Published: Mon 1 Sep 2003 01:58 PM
Media statement
For immediate release
Monday, September 1, 2003
Young people squeezed out of buoyant housing market
First home buyers are increasingly being shut out of the New Zealand housing market and consigned to the long term rental of homes owned by other people, according to United Future Revenue spokesperson Gordon Copeland.
"A combination of factors, perhaps unique in New Zealand's history, have come together to generate a mini economy arising from the increasing propensity of New Zealanders to buy up residential property for investment purposes.
"This activity has helped to crank up the price of housing stock right throughout the country, creating record high levels of mortgage debt and leaving first home buyers out in the cold.
"This in turn holds up rental prices and enables investors to achieve a rate of return as good or better than that available from other forms of investment," said Mr Copeland.
"This may be great for investors but the downside is that more and more New Zealanders are finding home ownership completely beyond their reach.
"In addition young families who are able to find the deposit for a first home are faced with the stress of endeavouring to service a huge mortgage which greatly reduces their ability to meet day to day living costs and raise the kids.
"Day after day the housing boom is written up in the press as if it were a road to wealth for all New Zealanders but any such analysis overlooks the negative consequences of the situation we now face. There is a very real downside to it and I worry about the impact of it all on New Zealand families."

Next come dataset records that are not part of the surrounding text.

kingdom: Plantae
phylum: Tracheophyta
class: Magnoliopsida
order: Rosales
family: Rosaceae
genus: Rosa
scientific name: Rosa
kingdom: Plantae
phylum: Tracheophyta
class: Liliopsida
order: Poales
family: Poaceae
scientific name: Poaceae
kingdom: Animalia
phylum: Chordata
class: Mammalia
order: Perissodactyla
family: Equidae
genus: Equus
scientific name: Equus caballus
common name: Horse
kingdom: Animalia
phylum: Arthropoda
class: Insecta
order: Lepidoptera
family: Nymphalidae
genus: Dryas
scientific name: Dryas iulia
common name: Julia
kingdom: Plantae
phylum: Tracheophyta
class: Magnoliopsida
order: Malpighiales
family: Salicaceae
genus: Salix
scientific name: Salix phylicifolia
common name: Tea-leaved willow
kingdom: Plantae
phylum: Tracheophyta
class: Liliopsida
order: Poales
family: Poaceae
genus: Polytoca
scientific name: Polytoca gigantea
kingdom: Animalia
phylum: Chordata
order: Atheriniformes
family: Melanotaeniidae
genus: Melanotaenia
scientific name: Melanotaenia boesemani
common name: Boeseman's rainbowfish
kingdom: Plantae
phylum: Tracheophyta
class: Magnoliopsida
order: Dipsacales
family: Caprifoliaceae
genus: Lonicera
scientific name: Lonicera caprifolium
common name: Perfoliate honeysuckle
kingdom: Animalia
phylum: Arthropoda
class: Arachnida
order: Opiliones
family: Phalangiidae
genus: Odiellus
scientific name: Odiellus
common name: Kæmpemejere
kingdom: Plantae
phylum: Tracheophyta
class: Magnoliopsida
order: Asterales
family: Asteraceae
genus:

Mr Copeland pointed out a recent ASB Bank survey shows that at existing housing price levels the 20 percent deposit required for a new house is now equal, on average, to two and a half times the average annual salary.
"Also average mortgages are now 14 percent higher than they were last year so whether renting or owning, the financial pressure placed on young couples and their families is hugely negative.
"Faced with these realities Government should not stand idly by.
"Rigorous analysis needs to be undertaken concerning the factors which have led to this situation, (e.g. NZ interest rates the highest in the developed world but still low in relation to what kiwis have traditionally had to pay, and a concentration of household investment in rental properties because of low interest and stock market returns etc), followed by an overhaul of Government policy to ensure we do not deny the possibility of home ownership to the next generation of NZ families."